Action item | Look through the data below. Collect every line where the word "консолид" occurs.
[Opening Record excerpts section]
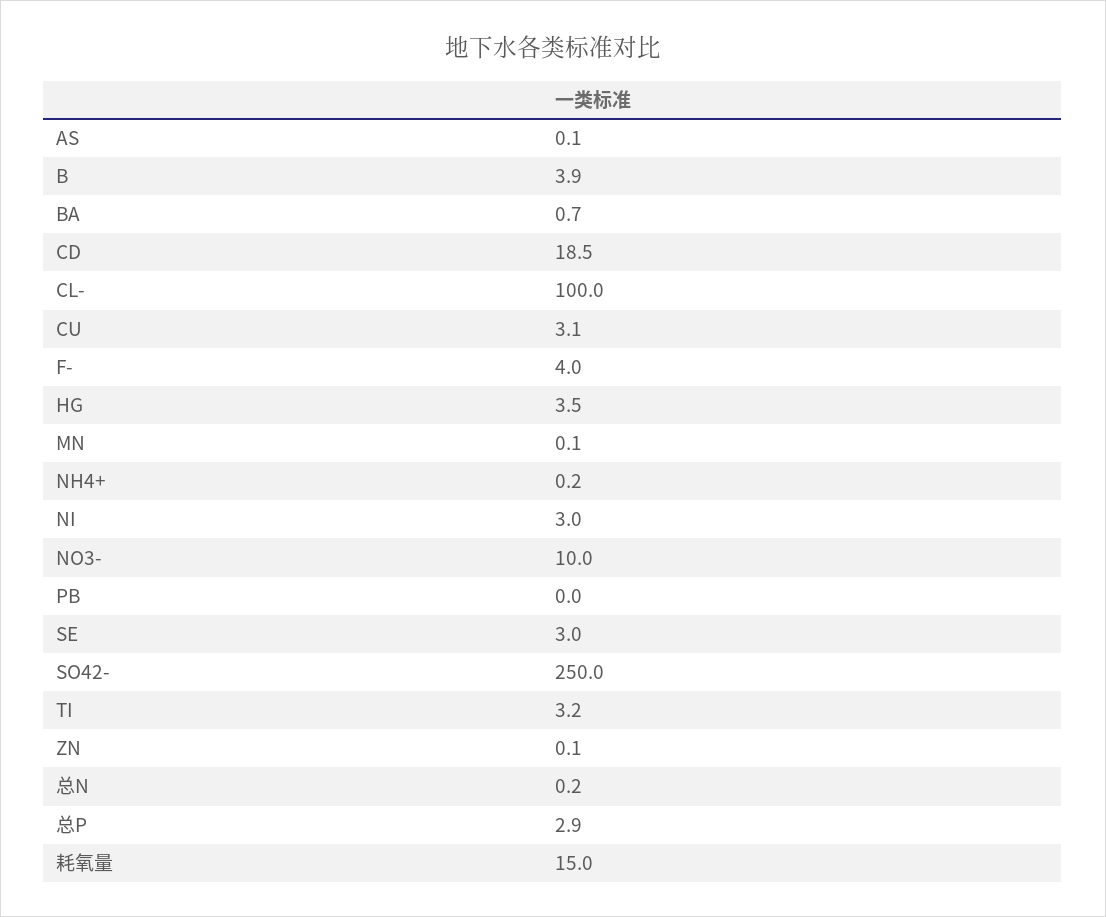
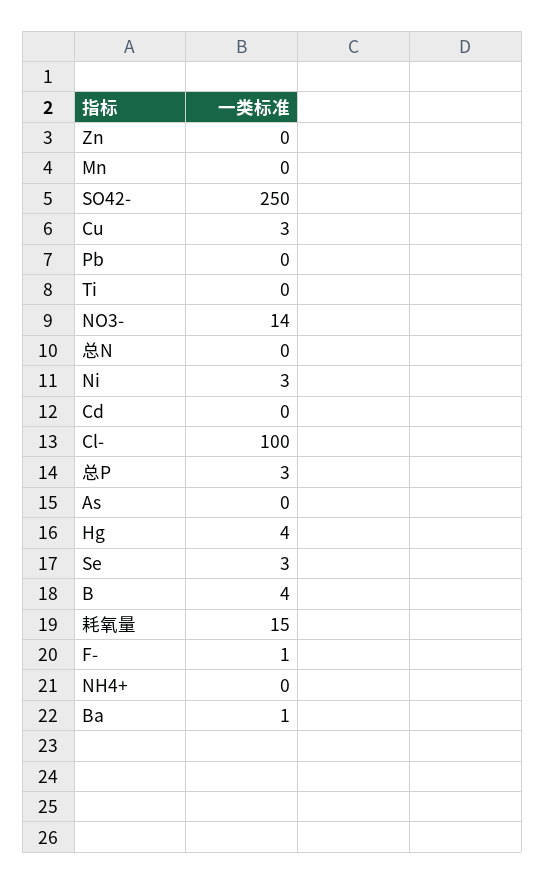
CD: 18.5 -> 0
F-: 4 -> 1
NO3-: 10 -> 14
TI: 3.2 -> 0

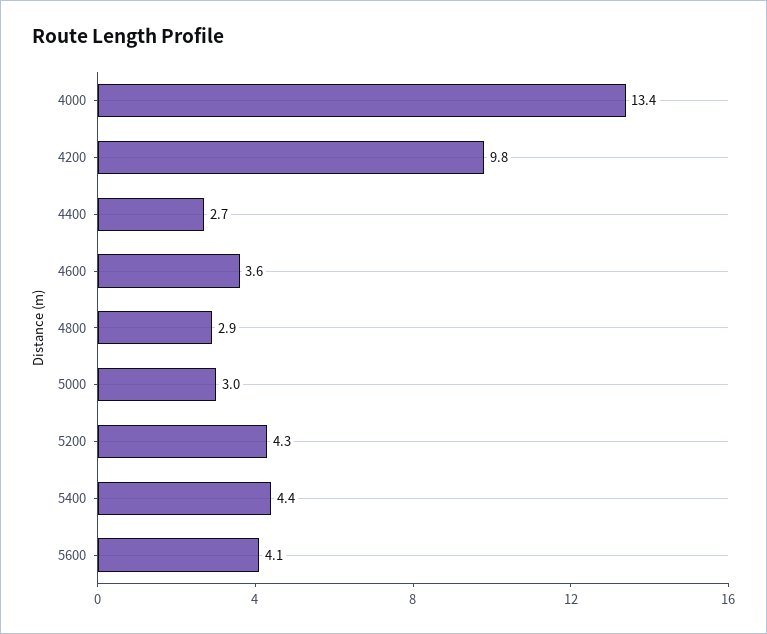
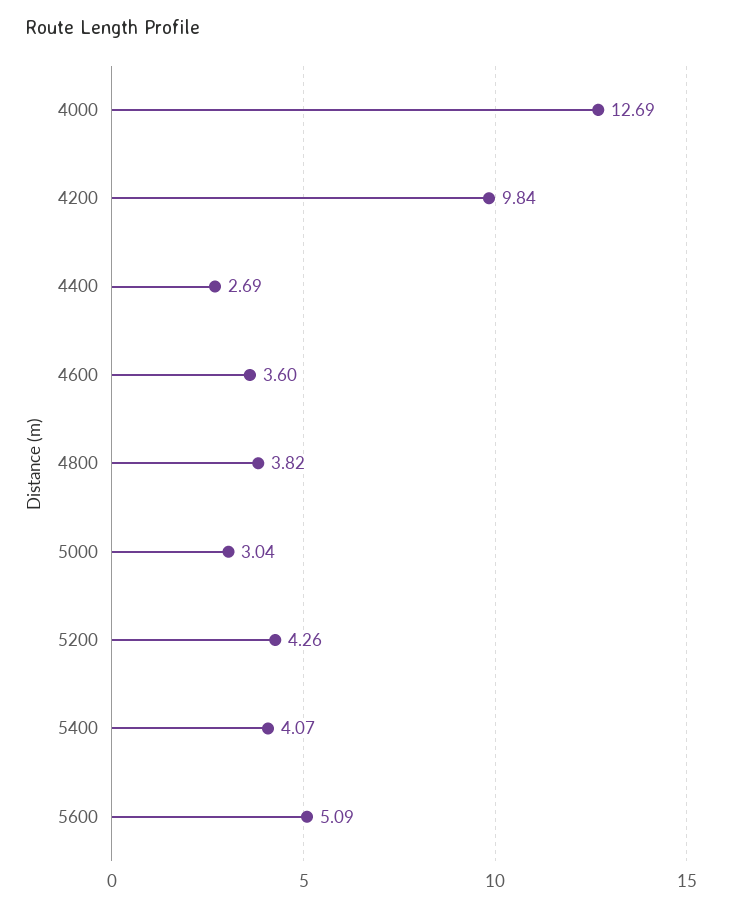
4000: 13.4 -> 12.69
4800: 2.9 -> 3.82
5400: 4.4 -> 4.07
5600: 4.1 -> 5.09

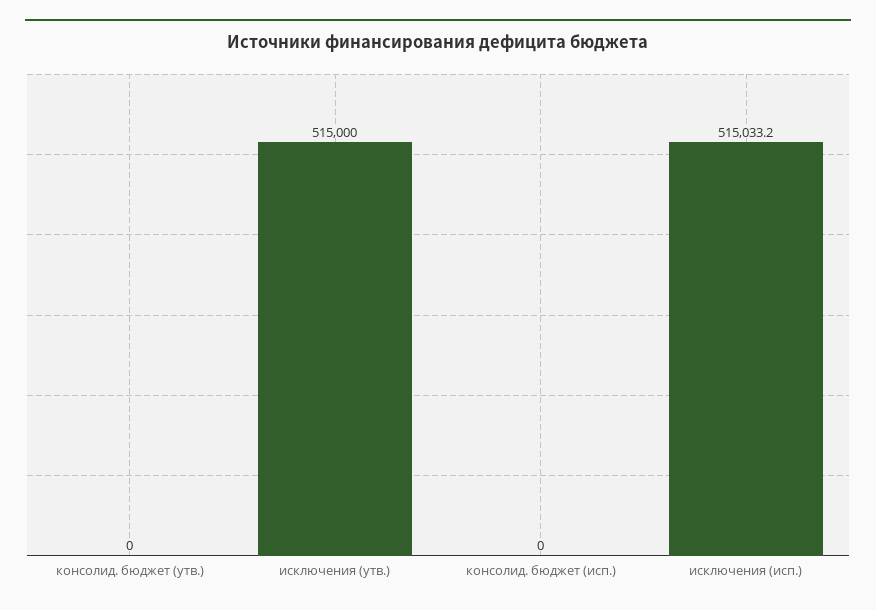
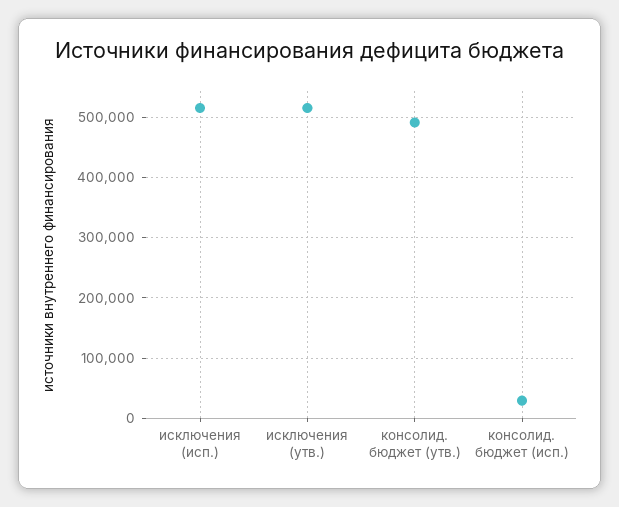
консолид. бюджет (утв.): 0 -> 490000
консолид. бюджет (исп.): 0 -> 30000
[Closing Record excerpts section]
Reply to the task |
консолид. бюджет (утв.): 0 -> 490000
консолид. бюджет (исп.): 0 -> 30000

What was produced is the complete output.